While the idea of eating a "bad mushroom" may be hard to shake for some, many types of fungi contain important nutrients or medicinal qualities. 

The lion's mane mushroom is the latter kind of fungi.

Not everyone is aware of how special it is, though, as the landowner ended up chopping down the mushroom's host tree, according to Jephson. 

"The mushroom was smashed all over the ground in big soggy pieces. And so finding ourselves in a slightly unique situation because they're illegal to collect, we picked up a solid lump of lion's mane and took it back to the mushroom farm and started trying to get a clean culture of it," he told the Guardian. 

He added that he chatted with the landowner, who is allowing the mushroom to continue growing on the stump.
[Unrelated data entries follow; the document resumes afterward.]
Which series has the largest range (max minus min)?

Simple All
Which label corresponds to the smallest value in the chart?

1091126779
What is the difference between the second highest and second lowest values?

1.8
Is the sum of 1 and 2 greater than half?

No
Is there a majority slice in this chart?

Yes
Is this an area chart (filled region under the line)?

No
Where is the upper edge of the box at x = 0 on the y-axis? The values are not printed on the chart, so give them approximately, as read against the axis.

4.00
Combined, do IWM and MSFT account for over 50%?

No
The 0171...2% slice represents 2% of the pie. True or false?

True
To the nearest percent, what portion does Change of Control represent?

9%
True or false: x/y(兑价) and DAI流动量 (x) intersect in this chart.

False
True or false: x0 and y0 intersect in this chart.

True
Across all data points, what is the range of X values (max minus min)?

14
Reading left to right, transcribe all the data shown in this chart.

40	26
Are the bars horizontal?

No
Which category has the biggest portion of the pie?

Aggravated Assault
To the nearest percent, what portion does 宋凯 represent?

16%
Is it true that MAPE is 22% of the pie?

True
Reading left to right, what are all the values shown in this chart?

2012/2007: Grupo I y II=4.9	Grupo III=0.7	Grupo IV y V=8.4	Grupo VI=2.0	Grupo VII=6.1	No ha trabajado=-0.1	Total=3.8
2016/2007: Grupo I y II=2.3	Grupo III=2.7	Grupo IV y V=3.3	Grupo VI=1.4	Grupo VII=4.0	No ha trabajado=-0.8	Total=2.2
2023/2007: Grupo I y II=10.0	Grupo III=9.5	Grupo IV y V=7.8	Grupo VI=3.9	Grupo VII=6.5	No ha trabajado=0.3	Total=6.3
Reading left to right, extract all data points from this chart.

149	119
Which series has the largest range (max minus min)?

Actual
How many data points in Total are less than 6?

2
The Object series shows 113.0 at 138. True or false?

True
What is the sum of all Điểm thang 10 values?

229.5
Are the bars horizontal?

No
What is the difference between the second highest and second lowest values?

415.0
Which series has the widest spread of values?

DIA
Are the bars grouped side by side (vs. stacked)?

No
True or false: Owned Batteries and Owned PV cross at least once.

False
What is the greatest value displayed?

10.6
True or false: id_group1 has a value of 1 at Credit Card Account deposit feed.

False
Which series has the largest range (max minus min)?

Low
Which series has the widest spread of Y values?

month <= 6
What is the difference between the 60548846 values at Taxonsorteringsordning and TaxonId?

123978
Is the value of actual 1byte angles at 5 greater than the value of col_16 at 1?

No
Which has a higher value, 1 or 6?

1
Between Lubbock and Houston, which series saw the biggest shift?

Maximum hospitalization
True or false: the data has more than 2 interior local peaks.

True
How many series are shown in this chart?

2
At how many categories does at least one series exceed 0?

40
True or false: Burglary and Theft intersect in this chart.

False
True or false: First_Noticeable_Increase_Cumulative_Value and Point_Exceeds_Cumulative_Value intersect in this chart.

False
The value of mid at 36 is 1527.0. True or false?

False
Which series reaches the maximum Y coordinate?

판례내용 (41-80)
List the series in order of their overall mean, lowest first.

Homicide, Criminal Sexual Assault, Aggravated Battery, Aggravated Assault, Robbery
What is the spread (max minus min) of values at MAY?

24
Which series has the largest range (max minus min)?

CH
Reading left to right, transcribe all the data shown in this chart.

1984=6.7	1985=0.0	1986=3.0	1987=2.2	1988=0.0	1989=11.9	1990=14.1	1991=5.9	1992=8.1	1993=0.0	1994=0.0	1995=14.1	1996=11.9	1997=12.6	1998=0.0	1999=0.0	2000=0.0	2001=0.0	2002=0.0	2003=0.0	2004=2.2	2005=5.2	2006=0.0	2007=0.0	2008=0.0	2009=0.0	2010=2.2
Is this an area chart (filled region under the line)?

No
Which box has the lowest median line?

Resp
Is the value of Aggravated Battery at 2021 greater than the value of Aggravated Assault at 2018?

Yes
Jephson also turned the situation into an opportunity. 

"It was finding the lion's mane that really got us down that path of cloning rare mushrooms. And now people have been approaching us wanting natural strains," he explained to the news outlet. 

Jephson is now collaborating with Natural England and the Royal Horticultural Society, which he said are using his strains for mushroom-based research intended to benefit the environment. 

A mushroom farm he helps run, meanwhile, is growing native species that can be used in health supplements. 

"The commercial strains have been selected for high yield, fast growth. Our mushrooms are the opposite," he told the Guardian. "But they taste amazing, and our UK strain of lion's mane has been tested for medicinal compounds in it, and the wild clone has 30% more beta glucans than the commercial strains."